[Rows from a segmentation dataset]
▬▬▬▬▬▬▬▬▬▬
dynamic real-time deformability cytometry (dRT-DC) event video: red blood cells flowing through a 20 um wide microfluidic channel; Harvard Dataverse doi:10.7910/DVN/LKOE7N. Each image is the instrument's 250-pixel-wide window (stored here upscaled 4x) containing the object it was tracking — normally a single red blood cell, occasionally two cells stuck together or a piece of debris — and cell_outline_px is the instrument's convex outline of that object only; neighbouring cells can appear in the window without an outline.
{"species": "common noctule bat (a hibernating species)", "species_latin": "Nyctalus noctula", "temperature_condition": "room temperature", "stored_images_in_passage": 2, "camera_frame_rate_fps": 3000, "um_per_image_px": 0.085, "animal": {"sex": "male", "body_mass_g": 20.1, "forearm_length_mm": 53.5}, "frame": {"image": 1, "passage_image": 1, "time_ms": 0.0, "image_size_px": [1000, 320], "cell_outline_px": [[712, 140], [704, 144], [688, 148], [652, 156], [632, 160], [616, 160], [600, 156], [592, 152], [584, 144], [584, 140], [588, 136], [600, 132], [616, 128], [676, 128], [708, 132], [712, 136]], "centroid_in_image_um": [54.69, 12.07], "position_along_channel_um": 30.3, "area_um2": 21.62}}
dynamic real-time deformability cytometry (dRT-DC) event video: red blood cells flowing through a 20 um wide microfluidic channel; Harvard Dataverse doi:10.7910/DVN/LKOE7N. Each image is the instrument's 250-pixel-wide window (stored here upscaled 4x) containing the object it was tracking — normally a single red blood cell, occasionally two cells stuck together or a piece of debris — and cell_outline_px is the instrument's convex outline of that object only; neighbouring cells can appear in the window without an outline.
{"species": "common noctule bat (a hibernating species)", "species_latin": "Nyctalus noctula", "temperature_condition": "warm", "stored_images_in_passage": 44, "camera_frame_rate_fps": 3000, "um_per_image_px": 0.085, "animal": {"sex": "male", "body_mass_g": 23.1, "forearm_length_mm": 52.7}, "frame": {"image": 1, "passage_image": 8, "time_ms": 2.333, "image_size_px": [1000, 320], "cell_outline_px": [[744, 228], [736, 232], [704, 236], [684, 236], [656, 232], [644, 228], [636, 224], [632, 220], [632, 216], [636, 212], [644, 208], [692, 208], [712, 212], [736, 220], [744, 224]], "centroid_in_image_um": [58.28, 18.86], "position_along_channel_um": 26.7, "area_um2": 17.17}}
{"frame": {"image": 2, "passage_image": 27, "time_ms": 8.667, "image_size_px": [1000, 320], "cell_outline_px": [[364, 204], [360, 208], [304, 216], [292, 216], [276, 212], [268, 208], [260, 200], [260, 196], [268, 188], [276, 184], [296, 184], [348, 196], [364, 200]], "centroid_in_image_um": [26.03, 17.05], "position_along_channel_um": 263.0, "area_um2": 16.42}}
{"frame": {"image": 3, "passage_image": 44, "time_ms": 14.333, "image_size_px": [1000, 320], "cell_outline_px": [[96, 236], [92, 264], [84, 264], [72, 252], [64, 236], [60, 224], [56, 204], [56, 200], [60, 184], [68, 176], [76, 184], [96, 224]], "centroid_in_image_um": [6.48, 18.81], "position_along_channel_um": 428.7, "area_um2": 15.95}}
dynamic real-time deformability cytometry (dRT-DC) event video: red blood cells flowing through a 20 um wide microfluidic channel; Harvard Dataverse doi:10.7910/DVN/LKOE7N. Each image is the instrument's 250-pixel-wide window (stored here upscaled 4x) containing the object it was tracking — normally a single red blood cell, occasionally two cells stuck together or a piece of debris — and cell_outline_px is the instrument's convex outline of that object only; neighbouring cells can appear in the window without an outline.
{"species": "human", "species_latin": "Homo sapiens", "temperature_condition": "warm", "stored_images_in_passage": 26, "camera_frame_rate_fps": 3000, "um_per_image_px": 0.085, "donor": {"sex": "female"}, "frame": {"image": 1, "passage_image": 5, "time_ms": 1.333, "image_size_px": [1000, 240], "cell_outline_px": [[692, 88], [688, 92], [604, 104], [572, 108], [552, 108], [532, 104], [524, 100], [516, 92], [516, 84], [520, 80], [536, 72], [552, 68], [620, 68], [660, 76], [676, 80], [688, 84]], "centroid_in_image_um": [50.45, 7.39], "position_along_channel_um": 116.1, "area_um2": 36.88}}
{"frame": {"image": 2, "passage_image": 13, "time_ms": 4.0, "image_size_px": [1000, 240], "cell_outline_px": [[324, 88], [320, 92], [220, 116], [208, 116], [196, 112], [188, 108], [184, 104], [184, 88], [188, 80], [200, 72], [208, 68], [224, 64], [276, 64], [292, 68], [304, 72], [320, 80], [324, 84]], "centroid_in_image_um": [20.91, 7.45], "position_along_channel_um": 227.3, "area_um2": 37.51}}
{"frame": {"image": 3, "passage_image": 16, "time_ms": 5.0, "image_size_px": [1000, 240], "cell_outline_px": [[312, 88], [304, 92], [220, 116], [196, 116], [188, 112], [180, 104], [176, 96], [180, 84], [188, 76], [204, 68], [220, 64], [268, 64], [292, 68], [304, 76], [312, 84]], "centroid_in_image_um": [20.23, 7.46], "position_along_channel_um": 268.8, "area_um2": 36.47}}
▬▬▬▬▬▬▬▬▬▬
▸ **Directions for this task**
Every entry above needs to be quoted exactly.

▸ **Correct response**
dynamic real-time deformability cytometry (dRT-DC) event video: red blood cells flowing through a 20 um wide microfluidic channel; Harvard Dataverse doi:10.7910/DVN/LKOE7N. Each image is the instrument's 250-pixel-wide window (stored here upscaled 4x) containing the object it was tracking — normally a single red blood cell, occasionally two cells stuck together or a piece of debris — and cell_outline_px is the instrument's convex outline of that object only; neighbouring cells can appear in the window without an outline.
{"species": "common noctule bat (a hibernating species)", "species_latin": "Nyctalus noctula", "temperature_condition": "room temperature", "stored_images_in_passage": 2, "camera_frame_rate_fps": 3000, "um_per_image_px": 0.085, "animal": {"sex": "male", "body_mass_g": 20.1, "forearm_length_mm": 53.5}, "frame": {"image": 1, "passage_image": 1, "time_ms": 0.0, "image_size_px": [1000, 320], "cell_outline_px": [[712, 140], [704, 144], [688, 148], [652, 156], [632, 160], [616, 160], [600, 156], [592, 152], [584, 144], [584, 140], [588, 136], [600, 132], [616, 128], [676, 128], [708, 132], [712, 136]], "centroid_in_image_um": [54.69, 12.07], "position_along_channel_um": 30.3, "area_um2": 21.62}}
dynamic real-time deformability cytometry (dRT-DC) event video: red blood cells flowing through a 20 um wide microfluidic channel; Harvard Dataverse doi:10.7910/DVN/LKOE7N. Each image is the instrument's 250-pixel-wide window (stored here upscaled 4x) containing the object it was tracking — normally a single red blood cell, occasionally two cells stuck together or a piece of debris — and cell_outline_px is the instrument's convex outline of that object only; neighbouring cells can appear in the window without an outline.
{"species": "common noctule bat (a hibernating species)", "species_latin": "Nyctalus noctula", "temperature_condition": "warm", "stored_images_in_passage": 44, "camera_frame_rate_fps": 3000, "um_per_image_px": 0.085, "animal": {"sex": "male", "body_mass_g": 23.1, "forearm_length_mm": 52.7}, "frame": {"image": 1, "passage_image": 8, "time_ms": 2.333, "image_size_px": [1000, 320], "cell_outline_px": [[744, 228], [736, 232], [704, 236], [684, 236], [656, 232], [644, 228], [636, 224], [632, 220], [632, 216], [636, 212], [644, 208], [692, 208], [712, 212], [736, 220], [744, 224]], "centroid_in_image_um": [58.28, 18.86], "position_along_channel_um": 26.7, "area_um2": 17.17}}
{"frame": {"image": 2, "passage_image": 27, "time_ms": 8.667, "image_size_px": [1000, 320], "cell_outline_px": [[364, 204], [360, 208], [304, 216], [292, 216], [276, 212], [268, 208], [260, 200], [260, 196], [268, 188], [276, 184], [296, 184], [348, 196], [364, 200]], "centroid_in_image_um": [26.03, 17.05], "position_along_channel_um": 263.0, "area_um2": 16.42}}
{"frame": {"image": 3, "passage_image": 44, "time_ms": 14.333, "image_size_px": [1000, 320], "cell_outline_px": [[96, 236], [92, 264], [84, 264], [72, 252], [64, 236], [60, 224], [56, 204], [56, 200], [60, 184], [68, 176], [76, 184], [96, 224]], "centroid_in_image_um": [6.48, 18.81], "position_along_channel_um": 428.7, "area_um2": 15.95}}
dynamic real-time deformability cytometry (dRT-DC) event video: red blood cells flowing through a 20 um wide microfluidic channel; Harvard Dataverse doi:10.7910/DVN/LKOE7N. Each image is the instrument's 250-pixel-wide window (stored here upscaled 4x) containing the object it was tracking — normally a single red blood cell, occasionally two cells stuck together or a piece of debris — and cell_outline_px is the instrument's convex outline of that object only; neighbouring cells can appear in the window without an outline.
{"species": "human", "species_latin": "Homo sapiens", "temperature_condition": "warm", "stored_images_in_passage": 26, "camera_frame_rate_fps": 3000, "um_per_image_px": 0.085, "donor": {"sex": "female"}, "frame": {"image": 1, "passage_image": 5, "time_ms": 1.333, "image_size_px": [1000, 240], "cell_outline_px": [[692, 88], [688, 92], [604, 104], [572, 108], [552, 108], [532, 104], [524, 100], [516, 92], [516, 84], [520, 80], [536, 72], [552, 68], [620, 68], [660, 76], [676, 80], [688, 84]], "centroid_in_image_um": [50.45, 7.39], "position_along_channel_um": 116.1, "area_um2": 36.88}}
{"frame": {"image": 2, "passage_image": 13, "time_ms": 4.0, "image_size_px": [1000, 240], "cell_outline_px": [[324, 88], [320, 92], [220, 116], [208, 116], [196, 112], [188, 108], [184, 104], [184, 88], [188, 80], [200, 72], [208, 68], [224, 64], [276, 64], [292, 68], [304, 72], [320, 80], [324, 84]], "centroid_in_image_um": [20.91, 7.45], "position_along_channel_um": 227.3, "area_um2": 37.51}}
{"frame": {"image": 3, "passage_image": 16, "time_ms": 5.0, "image_size_px": [1000, 240], "cell_outline_px": [[312, 88], [304, 92], [220, 116], [196, 116], [188, 112], [180, 104], [176, 96], [180, 84], [188, 76], [204, 68], [220, 64], [268, 64], [292, 68], [304, 76], [312, 84]], "centroid_in_image_um": [20.23, 7.46], "position_along_channel_um": 268.8, "area_um2": 36.47}}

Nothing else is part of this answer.